═══ Datos de la tarea ═══
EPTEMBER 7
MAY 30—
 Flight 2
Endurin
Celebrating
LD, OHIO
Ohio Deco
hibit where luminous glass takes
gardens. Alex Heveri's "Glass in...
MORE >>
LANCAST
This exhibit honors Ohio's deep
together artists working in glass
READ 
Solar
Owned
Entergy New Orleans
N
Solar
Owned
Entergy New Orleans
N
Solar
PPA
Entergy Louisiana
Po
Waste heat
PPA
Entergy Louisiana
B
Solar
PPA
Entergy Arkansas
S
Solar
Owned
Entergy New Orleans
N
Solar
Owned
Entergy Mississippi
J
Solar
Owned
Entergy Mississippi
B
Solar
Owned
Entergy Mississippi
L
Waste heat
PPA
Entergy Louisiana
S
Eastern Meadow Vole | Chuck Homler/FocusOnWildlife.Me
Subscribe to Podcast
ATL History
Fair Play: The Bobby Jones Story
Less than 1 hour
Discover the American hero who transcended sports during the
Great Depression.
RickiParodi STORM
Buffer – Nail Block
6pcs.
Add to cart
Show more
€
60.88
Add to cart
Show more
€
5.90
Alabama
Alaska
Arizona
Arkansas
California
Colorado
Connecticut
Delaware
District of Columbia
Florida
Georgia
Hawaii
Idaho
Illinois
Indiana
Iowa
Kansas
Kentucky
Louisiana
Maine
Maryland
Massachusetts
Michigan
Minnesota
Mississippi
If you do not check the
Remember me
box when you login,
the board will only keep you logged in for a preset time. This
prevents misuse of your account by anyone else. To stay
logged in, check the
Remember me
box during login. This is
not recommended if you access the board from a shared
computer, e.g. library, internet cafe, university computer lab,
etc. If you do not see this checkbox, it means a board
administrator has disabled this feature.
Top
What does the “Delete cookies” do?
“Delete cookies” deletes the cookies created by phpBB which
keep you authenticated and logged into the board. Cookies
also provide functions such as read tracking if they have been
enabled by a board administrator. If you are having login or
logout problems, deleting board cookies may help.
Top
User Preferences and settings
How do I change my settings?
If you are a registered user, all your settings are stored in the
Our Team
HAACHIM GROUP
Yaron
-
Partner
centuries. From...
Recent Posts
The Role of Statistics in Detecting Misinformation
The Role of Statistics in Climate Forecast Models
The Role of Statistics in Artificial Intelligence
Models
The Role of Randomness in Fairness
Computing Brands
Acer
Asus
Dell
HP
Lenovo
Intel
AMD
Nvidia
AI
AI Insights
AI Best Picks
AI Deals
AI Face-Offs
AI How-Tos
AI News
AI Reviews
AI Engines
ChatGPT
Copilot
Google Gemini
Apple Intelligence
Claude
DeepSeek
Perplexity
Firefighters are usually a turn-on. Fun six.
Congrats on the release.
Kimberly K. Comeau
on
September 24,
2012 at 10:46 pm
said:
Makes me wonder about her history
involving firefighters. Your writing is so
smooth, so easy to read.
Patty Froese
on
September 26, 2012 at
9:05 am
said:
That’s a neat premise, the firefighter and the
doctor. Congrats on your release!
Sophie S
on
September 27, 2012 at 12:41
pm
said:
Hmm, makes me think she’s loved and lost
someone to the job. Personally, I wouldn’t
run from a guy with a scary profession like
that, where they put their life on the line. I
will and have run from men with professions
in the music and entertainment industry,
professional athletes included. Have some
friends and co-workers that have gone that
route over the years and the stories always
═══
# Consigna
Reproduce todas las líneas del listado sin alterar ni omitir ninguna.

# Tarea resuelta
EPTEMBER 7
MAY 30—
 Flight 2
Endurin
Celebrating
LD, OHIO
Ohio Deco
hibit where luminous glass takes
gardens. Alex Heveri's "Glass in...
MORE >>
LANCAST
This exhibit honors Ohio's deep
together artists working in glass
READ 
Solar
Owned
Entergy New Orleans
N
Solar
Owned
Entergy New Orleans
N
Solar
PPA
Entergy Louisiana
Po
Waste heat
PPA
Entergy Louisiana
B
Solar
PPA
Entergy Arkansas
S
Solar
Owned
Entergy New Orleans
N
Solar
Owned
Entergy Mississippi
J
Solar
Owned
Entergy Mississippi
B
Solar
Owned
Entergy Mississippi
L
Waste heat
PPA
Entergy Louisiana
S
Eastern Meadow Vole | Chuck Homler/FocusOnWildlife.Me
Subscribe to Podcast
ATL History
Fair Play: The Bobby Jones Story
Less than 1 hour
Discover the American hero who transcended sports during the
Great Depression.
RickiParodi STORM
Buffer – Nail Block
6pcs.
Add to cart
Show more
€
60.88
Add to cart
Show more
€
5.90
Alabama
Alaska
Arizona
Arkansas
California
Colorado
Connecticut
Delaware
District of Columbia
Florida
Georgia
Hawaii
Idaho
Illinois
Indiana
Iowa
Kansas
Kentucky
Louisiana
Maine
Maryland
Massachusetts
Michigan
Minnesota
Mississippi
If you do not check the
Remember me
box when you login,
the board will only keep you logged in for a preset time. This
prevents misuse of your account by anyone else. To stay
logged in, check the
Remember me
box during login. This is
not recommended if you access the board from a shared
computer, e.g. library, internet cafe, university computer lab,
etc. If you do not see this checkbox, it means a board
administrator has disabled this feature.
Top
What does the “Delete cookies” do?
“Delete cookies” deletes the cookies created by phpBB which
keep you authenticated and logged into the board. Cookies
also provide functions such as read tracking if they have been
enabled by a board administrator. If you are having login or
logout problems, deleting board cookies may help.
Top
User Preferences and settings
How do I change my settings?
If you are a registered user, all your settings are stored in the
Our Team
HAACHIM GROUP
Yaron
-
Partner
centuries. From...
Recent Posts
The Role of Statistics in Detecting Misinformation
The Role of Statistics in Climate Forecast Models
The Role of Statistics in Artificial Intelligence
Models
The Role of Randomness in Fairness
Computing Brands
Acer
Asus
Dell
HP
Lenovo
Intel
AMD
Nvidia
AI
AI Insights
AI Best Picks
AI Deals
AI Face-Offs
AI How-Tos
AI News
AI Reviews
AI Engines
ChatGPT
Copilot
Google Gemini
Apple Intelligence
Claude
DeepSeek
Perplexity
Firefighters are usually a turn-on. Fun six.
Congrats on the release.
Kimberly K. Comeau
on
September 24,
2012 at 10:46 pm
said:
Makes me wonder about her history
involving firefighters. Your writing is so
smooth, so easy to read.
Patty Froese
on
September 26, 2012 at
9:05 am
said:
That’s a neat premise, the firefighter and the
doctor. Congrats on your release!
Sophie S
on
September 27, 2012 at 12:41
pm
said:
Hmm, makes me think she’s loved and lost
someone to the job. Personally, I wouldn’t
run from a guy with a scary profession like
that, where they put their life on the line. I
will and have run from men with professions
in the music and entertainment industry,
professional athletes included. Have some
friends and co-workers that have gone that
route over the years and the stories always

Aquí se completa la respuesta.